Domestic Violence Survivors: Could Freelancing Provide Financial Security?

Robin Bull
5 min readDec 10, 2021

Some people grasp onto the false notion that getting out of a marriage that involves domestic violence and obtaining that coveted piece of paper that reads “protection order” magically makes all of a survivor’s problems go away. Surely, the perpetrator just stops everything, right? They get the message and just go away. The survivor can go on into the sunshine and rainbows, right?

No. In fact, once someone leaves (it doesn’t matter if it is the perpetrator or the survivor…or victim if they end up dead) or a protection order is established by the court, the sad truth is the perpetrator often feels a distinct loss of control and they escalate.

My Story: A Ten-Year Previous Marriage of Abuse

I speak from experience. I am a survivor of domestic violence. I had a protective order against the ex-husband. We were married for ten years and had two children (now adults) together. Eventually, the language in the protection order was amended and added to the divorce decree to essentially create a life-long order of protection.

However, protection orders, as we’ve all read in newspapers, heard about on true crime podcasts, and watched on the news are little more than a paper trail. Not only are they rarely taken seriously by responding officers (my experience in small-town America), in more than 30 states, it is perfectly legal for survivors and victims of domestic violence to be fired because they are or were involved in that situation…especially if the perpetrator starts bugging them at work.

**SHORT EXERCISE A**
Can you retype, line for line, the entries starting with the line that contains "part at (564, 422): none -> present" and going on through the final line of the entries?
The article and the entries have nothing to do with each other.

**RECORDS**
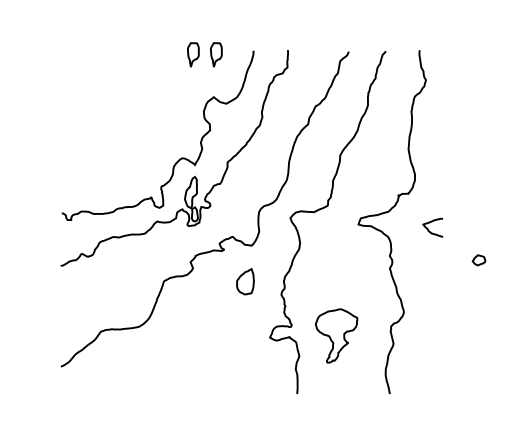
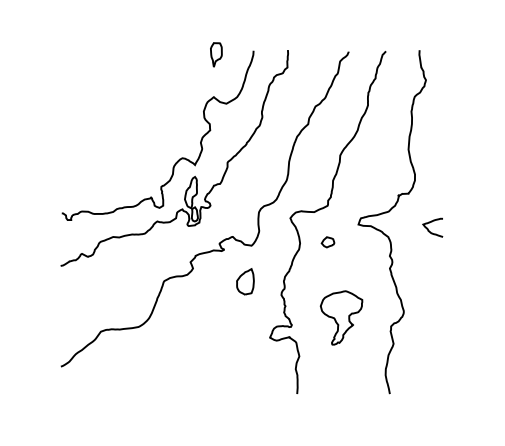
part at (193, 54): present -> none
part at (478, 260) position: (478, 260) -> (327, 242)
part at (336, 335) position: (336, 335) -> (341, 317)
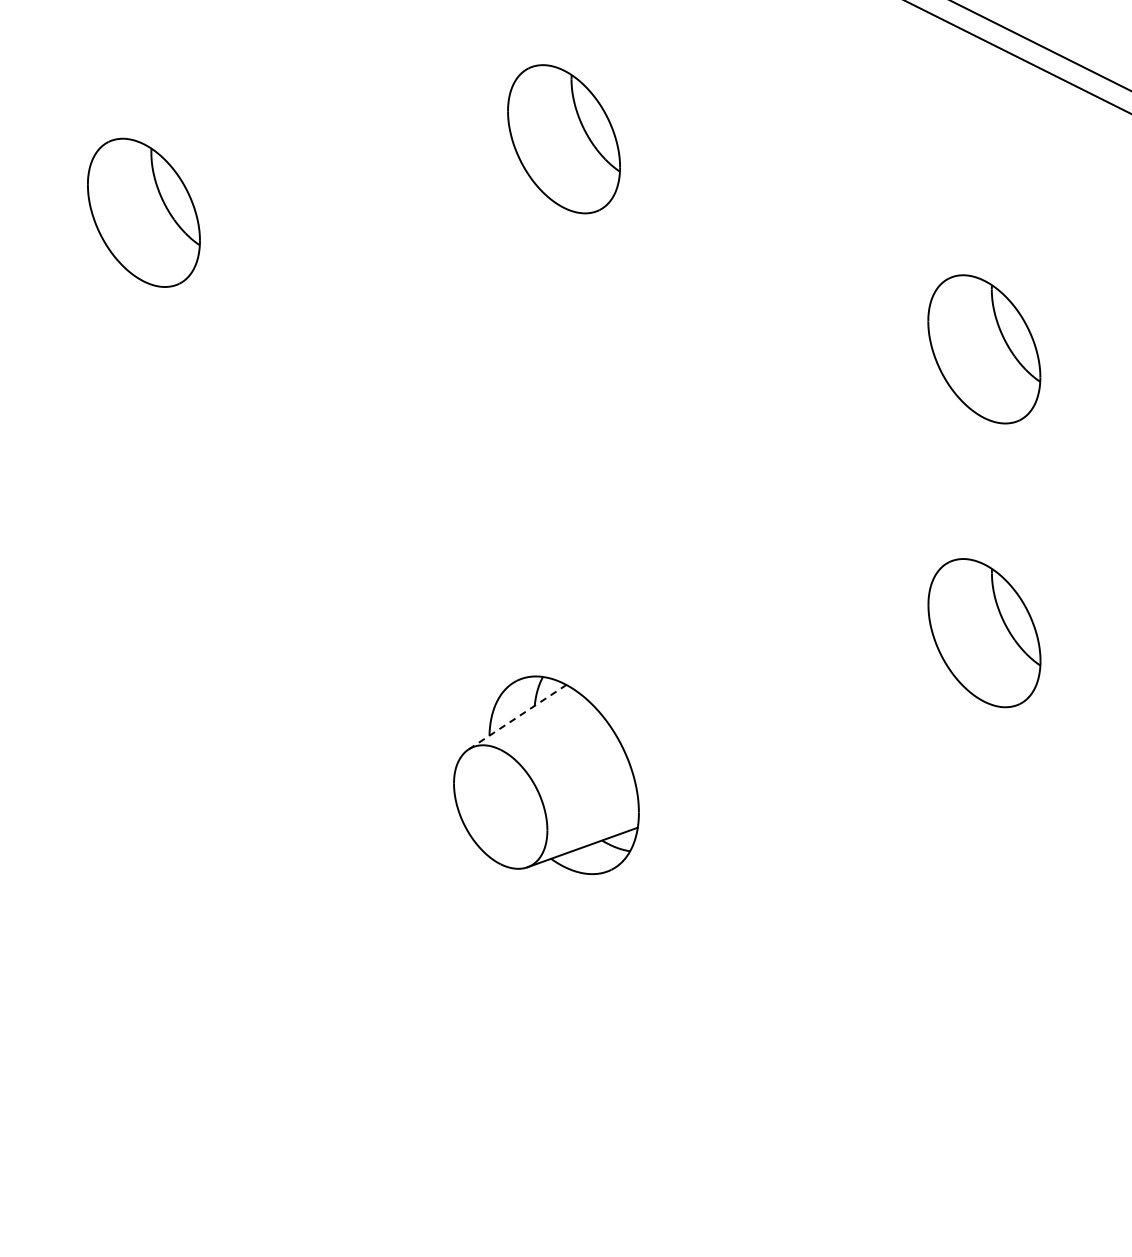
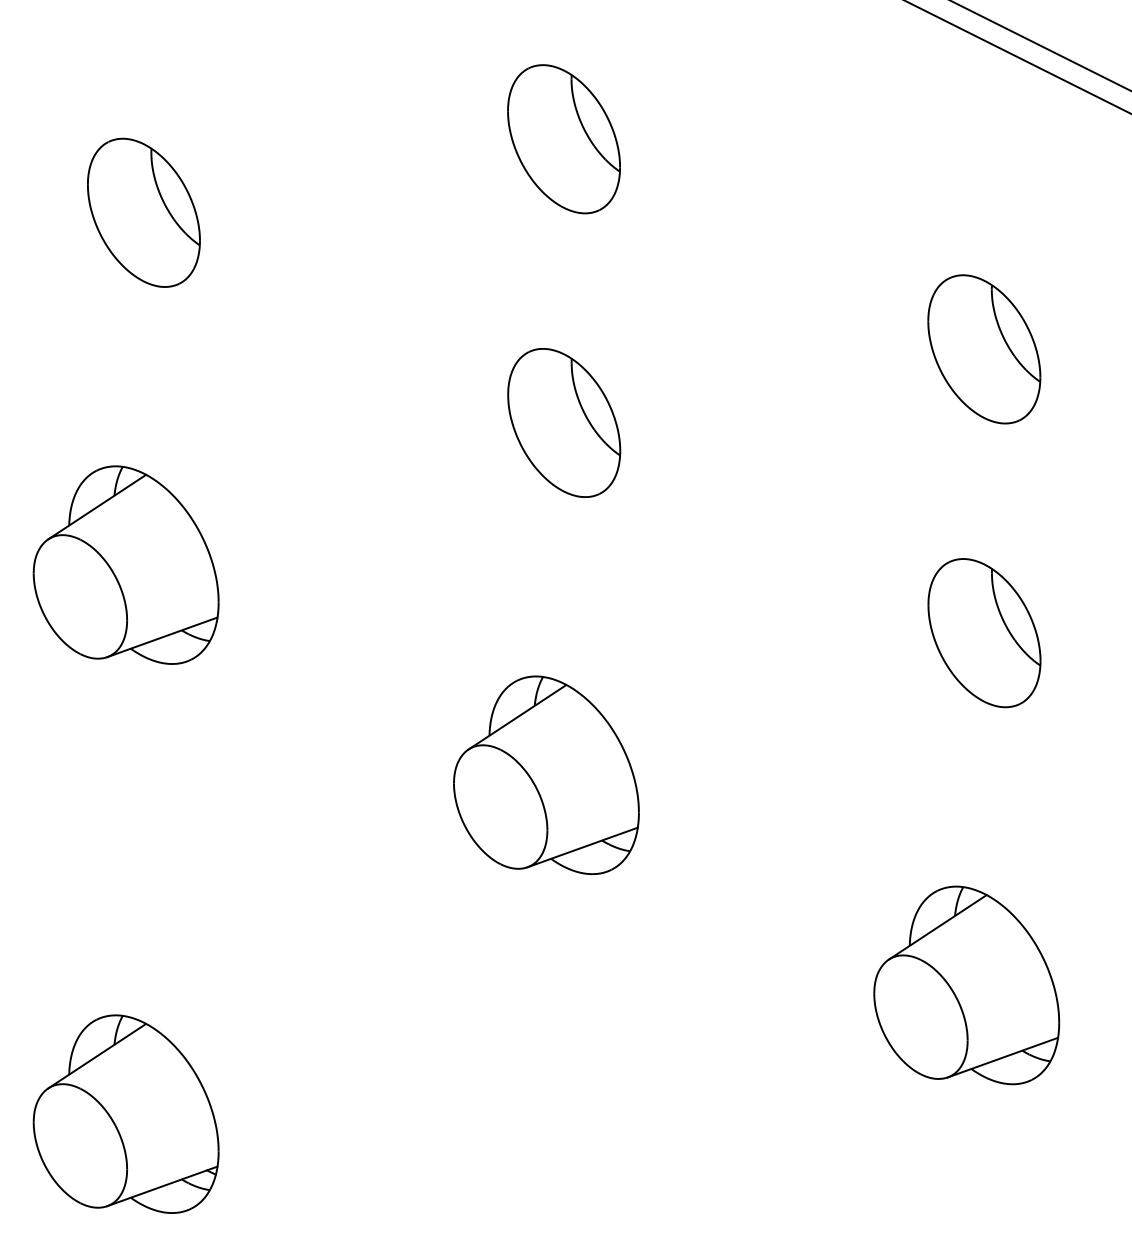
part at (564, 422): none -> present
part at (125, 564): none -> present
line at (517, 717): dashed -> solid
part at (966, 985): none -> present
part at (125, 1113): none -> present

**SHORT EXERCISE B**
Would you echo the part of the article starting with "Some people grasp" and going on through "and rainbows, right?", word for word?

**TASK RESULT A**
part at (564, 422): none -> present
part at (125, 564): none -> present
line at (517, 717): dashed -> solid
part at (966, 985): none -> present
part at (125, 1113): none -> present

**TASK RESULT B**
Some people grasp onto the false notion that getting out of a marriage that involves domestic violence and obtaining that coveted piece of paper that reads “protection order” magically makes all of a survivor’s problems go away. Surely, the perpetrator just stops everything, right? They get the message and just go away. The survivor can go on into the sunshine and rainbows, right?